Socially necessary labour time

Socially necessary labour time in Marxist political economy is the source of all value. Unlike simple labour hours in the classical labour theory of value explored by Adam Smith and David Ricardo, the Marxian unit of value is conceived as a fraction (or 'aliquot part') of the social total, not as a straightforward unit of an individual's time.

The clearest definition of socially necessary labour time is the amount of labour time required by a worker of average skill and productivity, working with tools of the average productive potential, required to produce a given commodity. Thus if the average productivity is that of a skilled worker, and a skilled worker produces a commodity in one hour, and an unskilled worker produces a commodity in four hours; then, the unskilled worker will have only contributed one hour's worth of value in terms of socially necessary labour time. The excess hours worked by the unskilled worker do not produce social value.

Marxist value theory treats value as a social relation, not as a material practice (a quantity of bodily activity) or object (a quantity of a substance), or private experience (a quantity of satisfaction). Value here is a relationship between people organised into a society. 'Socially necessary labour time' encapsulates this essential 'relatedness' of value - it is labour time assessed in relation to social imperatives, not merely labour time. Effort expended on private goals such as hobbies is not valued, for this reason.

This vital distinction is what demarcates Marxists from other political economists, but is often overlooked in accounts of Marx's value theory. Marx understood that the casual reader might mistakenly treat his category as interchangeable with its Ricardian predecessor, and in later editions and the Afterword to the Second German Edition implores readers to pay particular attention to the mediations between that old category and the one his own theory sought to establish.

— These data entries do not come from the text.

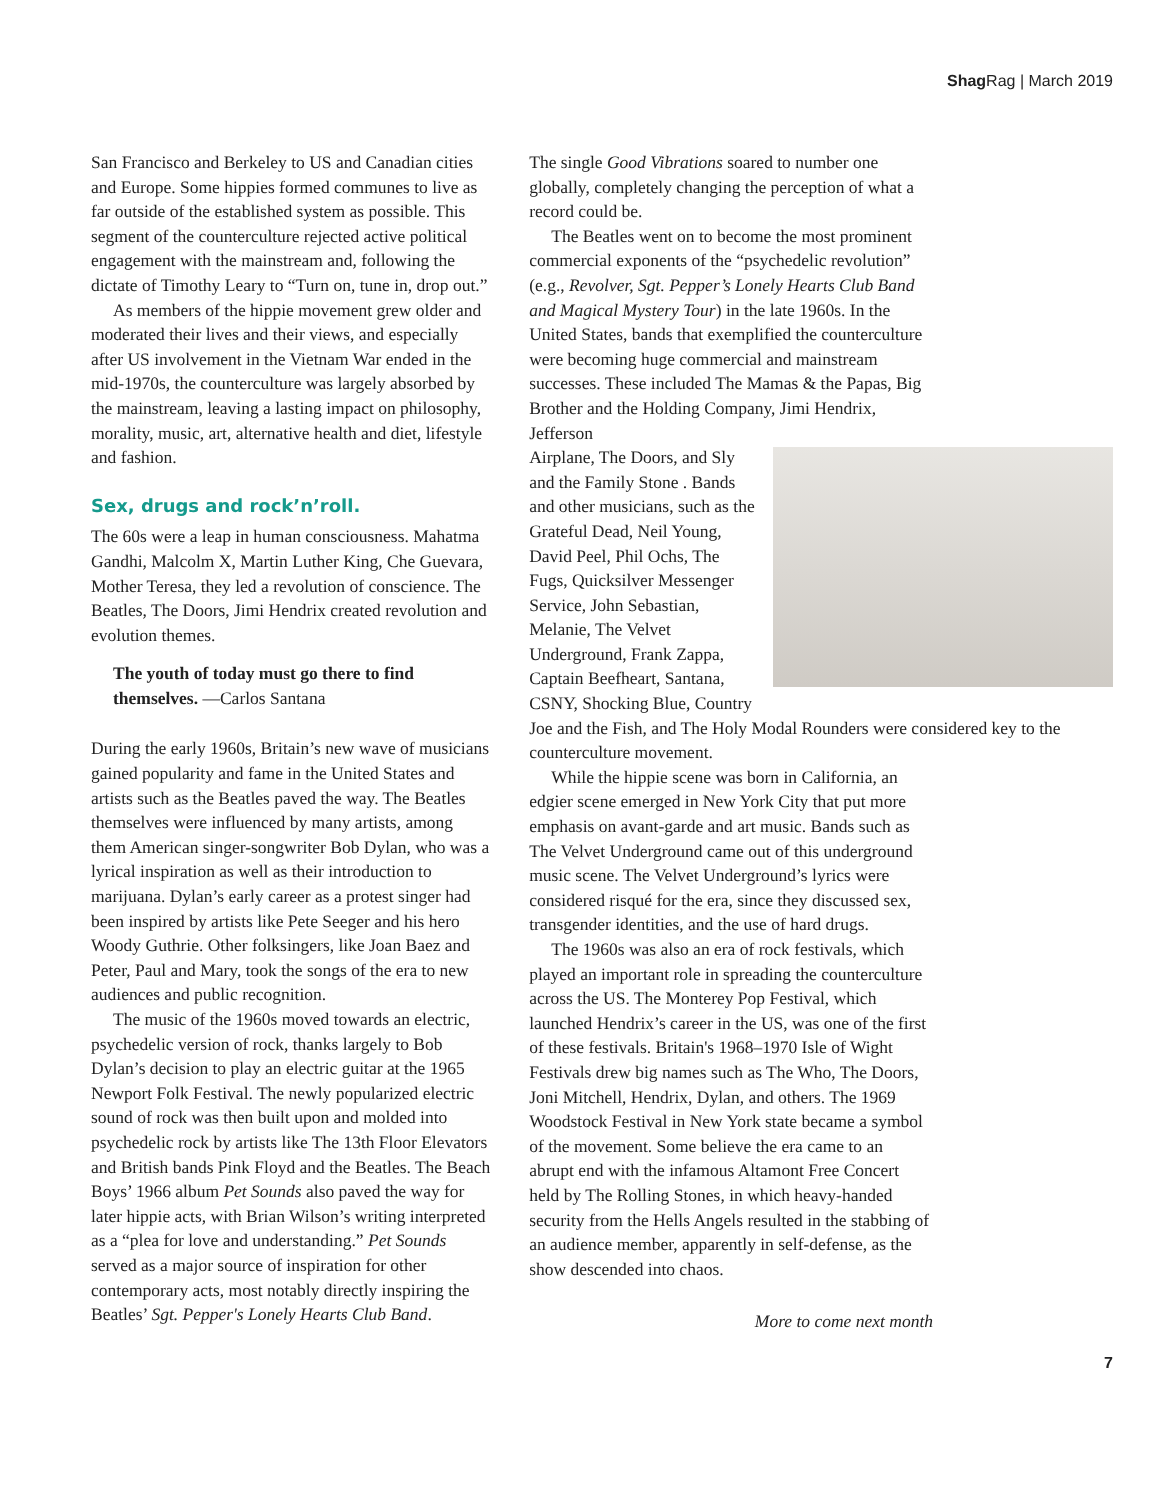Shag Rag | March 2019
San Francisco and Berkeley to US and Canadian cities and Europe. Some hippies formed communes to live as far outside of the established system as possible. This segment of the counterculture rejected active political engagement with the mainstream and, following the dictate of Timothy Leary to “Turn on, tune in, drop out.”
As members of the hippie movement grew older and moderated their lives and their views, and especially after US involvement in the Vietnam War ended in the mid-1970s, the counterculture was largely absorbed by the mainstream, leaving a lasting impact on philosophy, morality, music, art, alternative health and diet, lifestyle and fashion.
Sex, drugs and rock’n’roll.
The 60s were a leap in human consciousness. Mahatma Gandhi, Malcolm X, Martin Luther King, Che Guevara, Mother Teresa, they led a revolution of conscience. The Beatles, The Doors, Jimi Hendrix created revolution and evolution themes.
The youth of today must go there to find themselves. —Carlos Santana
During the early 1960s, Britain’s new wave of musicians gained popularity and fame in the United States and artists such as the Beatles paved the way. The Beatles themselves were influenced by many artists, among them American singer-songwriter Bob Dylan, who was a lyrical inspiration as well as their introduction to marijuana. Dylan’s early career as a protest singer had been inspired by artists like Pete Seeger and his hero Woody Guthrie. Other folksingers, like Joan Baez and Peter, Paul and Mary, took the songs of the era to new audiences and public recognition.
The music of the 1960s moved towards an electric, psychedelic version of rock, thanks largely to Bob Dylan’s decision to play an electric guitar at the 1965 Newport Folk Festival. The newly popularized electric sound of rock was then built upon and molded into psychedelic rock by artists like The 13th Floor Elevators and British bands Pink Floyd and the Beatles. The Beach Boys’ 1966 album Pet Sounds also paved the way for later hippie acts, with Brian Wilson’s writing interpreted as a “plea for love and understanding.” Pet Sounds served as a major source of inspiration for other contemporary acts, most notably directly inspiring the Beatles’ Sgt. Pepper's Lonely Hearts Club Band.
The single Good Vibrations soared to number one globally, completely changing the perception of what a record could be.
The Beatles went on to become the most prominent commercial exponents of the “psychedelic revolution” (e.g., Revolver, Sgt. Pepper’s Lonely Hearts Club Band and Magical Mystery Tour) in the late 1960s. In the United States, bands that exemplified the counterculture were becoming huge commercial and mainstream successes. These included The Mamas & the Papas, Big Brother and the Holding Company, Jimi Hendrix, Jefferson
Airplane, The Doors, and Sly and the Family Stone . Bands and other musicians, such as the Grateful Dead, Neil Young, David Peel, Phil Ochs, The Fugs, Quicksilver Messenger Service, John Sebastian, Melanie, The Velvet Underground, Frank Zappa, Captain Beefheart, Santana, CSNY, Shocking Blue, Country Joe and the Fish, and The Holy Modal Rounders were considered key to the counterculture movement.
While the hippie scene was born in California, an edgier scene emerged in New York City that put more emphasis on avant-garde and art music. Bands such as The Velvet Underground came out of this underground music scene. The Velvet Underground’s lyrics were considered risqué for the era, since they discussed sex, transgender identities, and the use of hard drugs.
The 1960s was also an era of rock festivals, which played an important role in spreading the counterculture across the US. The Monterey Pop Festival, which launched Hendrix’s career in the US, was one of the first of these festivals. Britain's 1968–1970 Isle of Wight Festivals drew big names such as The Who, The Doors, Joni Mitchell, Hendrix, Dylan, and others. The 1969 Woodstock Festival in New York state became a symbol of the movement. Some believe the era came to an abrupt end with the infamous Altamont Free Concert held by The Rolling Stones, in which heavy-handed security from the Hells Angels resulted in the stabbing of an audience member, apparently in self-defense, as the show descended into chaos.
More to come next month
7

The centrality of the Social

Marx's assumption of a unitary, society's-eye-view from which to survey value has proven too elusive for many critics. Marx took a swipe at early ones, in a letter to a colleague called Kugelmann, thus:

All that palaver about the necessity of proving the concept of value comes from complete ignorance both of the subject dealt with and of scientific method. . . Every child knows . . . that the masses of products corresponding to the different needs require different and quantitatively determined masses of the total labour of society. That this necessity of the distribution of social labour in definite proportions cannot possibly be done away with by a particular form of social production but can only change the mode of its appearance, is self-evident. . . And the form in which this proportional distribution of labour asserts itself, in a state of society where the interconnection of social labour is manifested in the private exchange of the individual products of labour, is precisely the exchange value of these products.

Despite such protestations, Marx has been criticised strongly for adding the socially-necessary qualification to labour time, notably by the libertarian philosopher Robert Nozick, in his influential Anarchy, State and Utopia, for whom it is an unjustified 'bolt-on' aspect of Marx's theory.